Reproduce the records below verbatim, every line, omitting the pictures.
Dataset excerpts START
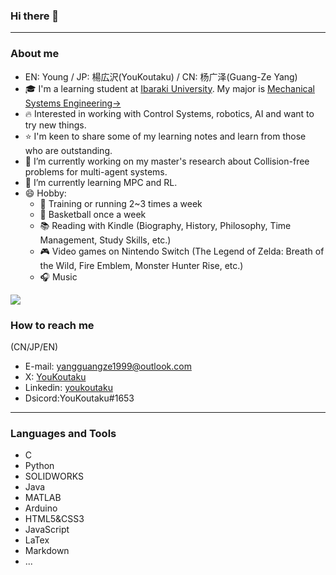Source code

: ### Hi there 👋

---
### About me
-  EN: Young / JP: 楊広沢(YouKoutaku) / CN: 杨广泽(Guang-Ze Yang)
- 🎓 I'm a learning student at [Ibaraki University](https://www.ibaraki.ac.jp/).  My major is [Mechanical Systems Engineering→](http://nyushi.eng.ibaraki.ac.jp/department_intro/#p001)
- 🔥 Interested in working with Control Systems, robotics, AI and want to try new things. 
- ⭐ I'm keen to share some of my learning notes and learn from those who are outstanding.
- 🔭 I’m currently working on my master's research about Collision-free problems for multi-agent systems.
- 🌱 I’m currently learning MPC and RL.
- 😄 Hobby: 
  - 💪 Training or running 2~3 times a week
  - 🏀 Basketball once a week
  - 📚 Reading with Kindle (Biography, History, Philosophy, Time Management, Study Skills, etc.)
  - 🎮 Video games on Nintendo Switch (The Legend of Zelda: Breath of the Wild, Fire Emblem, Monster Hunter Rise, etc.)
  - 🎧 Music

<a href="">
  <img align="center" src="https://github-readme-stats.vercel.app/api/top-langs/?username=youkoutaku&hide=html,css" />
</a>

### How to reach me
(CN/JP/EN)
- E-mail: yangguangze1999@outlook.com
- X: [YouKoutaku](https://mobile.twitter.com/You_Koutaku)
- Linkedin: [youkoutaku](https://www.linkedin.com/in/youkoutaku/)
- Dsicord:YouKoutaku#1653
 
---
### Languages and Tools
- C
- Python
- SOLIDWORKS
- Java
- MATLAB
- Arduino
- HTML5&CSS3
- JavaScript
- LaTex 
- Markdown
- ...
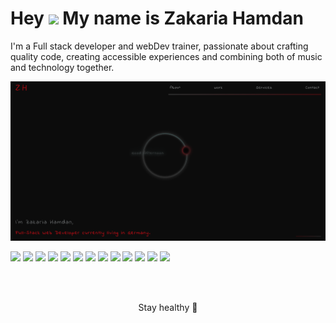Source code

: # Hey <img src="https://media.giphy.com/media/M9gbBd9nbDrOTu1Mqx/giphy.gif" width="100"/> My name is Zakaria Hamdan
<p>I'm a Full stack developer and webDev trainer, passionate about crafting quality code, creating accessible experiences and combining both of music and technology together.</p> 


[![Header](https://github.com/ZakariaHn/ZakariaHn/blob/master/portfolioHome.png "Header")](https://zakaria-hamdan.onrender.com)

![](https://img.shields.io/badge/HTML5-informational?style=flat&logo=HTML5&logoColor=white&color=302683)
![](https://img.shields.io/badge/CSS3-informational?style=flat&logo=CSS3&logoColor=white&color=1572b6)
![](https://img.shields.io/badge/JavaScript-informational?style=flat&logo=JavaScript&logoColor=black&color=e5a00d)
![](https://img.shields.io/badge/Typescript-informational?style=flat&logo=Typescript&logoColor=white&color=3178C6)
![](https://img.shields.io/badge/React-informational?style=flat&logo=React&logoColor=black&color=61dafb)
![](https://img.shields.io/badge/Redux-informational?style=flat&logo=Redux&logoColor=white&color=764abc)
![](https://img.shields.io/badge/Next.js-informational?style=flat&logo=Next.js&logoColor=white&color=000000)
![](https://img.shields.io/badge/GraphQL-informational?style=flat&logo=GraphQL&logoColor=white&color=E132AA)
![](https://img.shields.io/badge/Node.js-informational?style=flat&logo=Node.js&logoColor=white&color=339933)
![](https://img.shields.io/badge/Express-informational?style=flat&logo=Express&logoColor=white&color=cb3837)
![](https://img.shields.io/badge/MongoDB-informational?style=flat&logo=MongoDB&logoColor=white&color=47a248)
![](https://img.shields.io/badge/SQL-informational?style=flat&logo=PostgreSQL&logoColor=white&color=30648D)
![](https://img.shields.io/badge/WebGl-informational?style=flat&logo=WebGl&logoColor=white&color=990000)

<br>
<br>
 
<p align="center">Stay healthy 🌿</p>






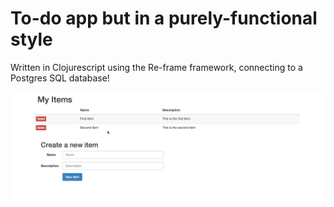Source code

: # To-do app but in a purely-functional style

Written in Clojurescript using the Re-frame framework, connecting to a Postgres SQL database!

![](preview.JPG)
Dataset excerpts END
:: Answer to this task ::
Source code

: ### Hi there 👋

---
### About me
-  EN: Young / JP: 楊広沢(YouKoutaku) / CN: 杨广泽(Guang-Ze Yang)
- 🎓 I'm a learning student at [Ibaraki University](https://www.ibaraki.ac.jp/).  My major is [Mechanical Systems Engineering→](http://nyushi.eng.ibaraki.ac.jp/department_intro/#p001)
- 🔥 Interested in working with Control Systems, robotics, AI and want to try new things. 
- ⭐ I'm keen to share some of my learning notes and learn from those who are outstanding.
- 🔭 I’m currently working on my master's research about Collision-free problems for multi-agent systems.
- 🌱 I’m currently learning MPC and RL.
- 😄 Hobby: 
  - 💪 Training or running 2~3 times a week
  - 🏀 Basketball once a week
  - 📚 Reading with Kindle (Biography, History, Philosophy, Time Management, Study Skills, etc.)
  - 🎮 Video games on Nintendo Switch (The Legend of Zelda: Breath of the Wild, Fire Emblem, Monster Hunter Rise, etc.)
  - 🎧 Music

<a href="">
  <img align="center" src="https://github-readme-stats.vercel.app/api/top-langs/?username=youkoutaku&hide=html,css" />
</a>

### How to reach me
(CN/JP/EN)
- E-mail: yangguangze1999@outlook.com
- X: [YouKoutaku](https://mobile.twitter.com/You_Koutaku)
- Linkedin: [youkoutaku](https://www.linkedin.com/in/youkoutaku/)
- Dsicord:YouKoutaku#1653
 
---
### Languages and Tools
- C
- Python
- SOLIDWORKS
- Java
- MATLAB
- Arduino
- HTML5&CSS3
- JavaScript
- LaTex 
- Markdown
- ...
Source code

: # Hey <img src="https://media.giphy.com/media/M9gbBd9nbDrOTu1Mqx/giphy.gif" width="100"/> My name is Zakaria Hamdan
<p>I'm a Full stack developer and webDev trainer, passionate about crafting quality code, creating accessible experiences and combining both of music and technology together.</p> 


[![Header](https://github.com/ZakariaHn/ZakariaHn/blob/master/portfolioHome.png "Header")](https://zakaria-hamdan.onrender.com)

![](https://img.shields.io/badge/HTML5-informational?style=flat&logo=HTML5&logoColor=white&color=302683)
![](https://img.shields.io/badge/CSS3-informational?style=flat&logo=CSS3&logoColor=white&color=1572b6)
![](https://img.shields.io/badge/JavaScript-informational?style=flat&logo=JavaScript&logoColor=black&color=e5a00d)
![](https://img.shields.io/badge/Typescript-informational?style=flat&logo=Typescript&logoColor=white&color=3178C6)
![](https://img.shields.io/badge/React-informational?style=flat&logo=React&logoColor=black&color=61dafb)
![](https://img.shields.io/badge/Redux-informational?style=flat&logo=Redux&logoColor=white&color=764abc)
![](https://img.shields.io/badge/Next.js-informational?style=flat&logo=Next.js&logoColor=white&color=000000)
![](https://img.shields.io/badge/GraphQL-informational?style=flat&logo=GraphQL&logoColor=white&color=E132AA)
![](https://img.shields.io/badge/Node.js-informational?style=flat&logo=Node.js&logoColor=white&color=339933)
![](https://img.shields.io/badge/Express-informational?style=flat&logo=Express&logoColor=white&color=cb3837)
![](https://img.shields.io/badge/MongoDB-informational?style=flat&logo=MongoDB&logoColor=white&color=47a248)
![](https://img.shields.io/badge/SQL-informational?style=flat&logo=PostgreSQL&logoColor=white&color=30648D)
![](https://img.shields.io/badge/WebGl-informational?style=flat&logo=WebGl&logoColor=white&color=990000)

<br>
<br>
 
<p align="center">Stay healthy 🌿</p>






Source code

: # To-do app but in a purely-functional style

Written in Clojurescript using the Re-frame framework, connecting to a Postgres SQL database!

![](preview.JPG)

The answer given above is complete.